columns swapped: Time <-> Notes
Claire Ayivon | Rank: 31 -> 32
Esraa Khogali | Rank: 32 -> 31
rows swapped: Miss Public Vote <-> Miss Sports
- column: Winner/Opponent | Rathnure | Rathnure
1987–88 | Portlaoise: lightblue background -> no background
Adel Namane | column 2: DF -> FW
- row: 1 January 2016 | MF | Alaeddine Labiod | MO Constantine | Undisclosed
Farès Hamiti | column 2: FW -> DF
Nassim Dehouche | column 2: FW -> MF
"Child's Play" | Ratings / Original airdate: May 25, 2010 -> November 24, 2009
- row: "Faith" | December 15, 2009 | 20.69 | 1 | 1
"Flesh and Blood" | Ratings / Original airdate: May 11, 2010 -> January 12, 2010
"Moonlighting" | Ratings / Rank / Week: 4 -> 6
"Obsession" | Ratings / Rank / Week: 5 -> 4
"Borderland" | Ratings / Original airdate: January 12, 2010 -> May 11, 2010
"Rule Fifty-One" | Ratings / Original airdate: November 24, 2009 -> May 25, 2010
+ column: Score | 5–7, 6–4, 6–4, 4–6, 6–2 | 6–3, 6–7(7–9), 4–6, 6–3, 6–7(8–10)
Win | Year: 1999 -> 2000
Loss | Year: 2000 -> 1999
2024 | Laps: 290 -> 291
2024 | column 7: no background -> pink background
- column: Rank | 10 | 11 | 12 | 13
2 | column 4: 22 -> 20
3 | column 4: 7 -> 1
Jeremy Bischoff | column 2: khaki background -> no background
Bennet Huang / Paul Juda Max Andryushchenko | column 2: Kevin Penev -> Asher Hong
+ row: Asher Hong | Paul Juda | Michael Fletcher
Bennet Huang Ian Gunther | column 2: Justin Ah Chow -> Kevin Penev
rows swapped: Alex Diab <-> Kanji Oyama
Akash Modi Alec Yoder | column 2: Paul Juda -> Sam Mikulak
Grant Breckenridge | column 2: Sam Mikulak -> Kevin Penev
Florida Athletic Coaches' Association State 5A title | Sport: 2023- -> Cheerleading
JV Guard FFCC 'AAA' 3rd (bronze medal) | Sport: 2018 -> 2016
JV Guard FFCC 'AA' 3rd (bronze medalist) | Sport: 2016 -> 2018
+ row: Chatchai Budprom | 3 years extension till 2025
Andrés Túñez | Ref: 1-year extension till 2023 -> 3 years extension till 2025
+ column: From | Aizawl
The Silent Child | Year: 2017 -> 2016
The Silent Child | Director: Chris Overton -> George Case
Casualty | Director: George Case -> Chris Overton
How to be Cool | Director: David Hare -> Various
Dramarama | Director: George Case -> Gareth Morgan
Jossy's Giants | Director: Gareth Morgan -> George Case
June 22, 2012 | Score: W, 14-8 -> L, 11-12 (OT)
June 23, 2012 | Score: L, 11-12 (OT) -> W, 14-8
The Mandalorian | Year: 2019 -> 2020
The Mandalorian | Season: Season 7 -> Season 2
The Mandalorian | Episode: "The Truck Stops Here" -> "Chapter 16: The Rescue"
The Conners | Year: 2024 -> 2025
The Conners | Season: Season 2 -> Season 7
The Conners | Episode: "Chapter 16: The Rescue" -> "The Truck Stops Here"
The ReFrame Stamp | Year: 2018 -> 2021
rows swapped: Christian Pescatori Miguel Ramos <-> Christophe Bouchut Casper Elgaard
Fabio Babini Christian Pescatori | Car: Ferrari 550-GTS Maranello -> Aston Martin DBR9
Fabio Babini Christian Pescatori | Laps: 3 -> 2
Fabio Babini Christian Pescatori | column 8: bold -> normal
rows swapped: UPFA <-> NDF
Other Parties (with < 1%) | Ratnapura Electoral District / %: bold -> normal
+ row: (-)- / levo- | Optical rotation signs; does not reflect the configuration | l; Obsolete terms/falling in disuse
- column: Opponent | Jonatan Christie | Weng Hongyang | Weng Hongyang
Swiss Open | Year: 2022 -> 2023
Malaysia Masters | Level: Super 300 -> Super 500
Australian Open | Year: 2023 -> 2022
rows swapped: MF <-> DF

===

* [Required task]
Collect each line of the data above that contains the string "Season". Case counts.

* [Task solution]
The Mandalorian | Season: Season 7 -> Season 2
The Conners | Season: Season 2 -> Season 7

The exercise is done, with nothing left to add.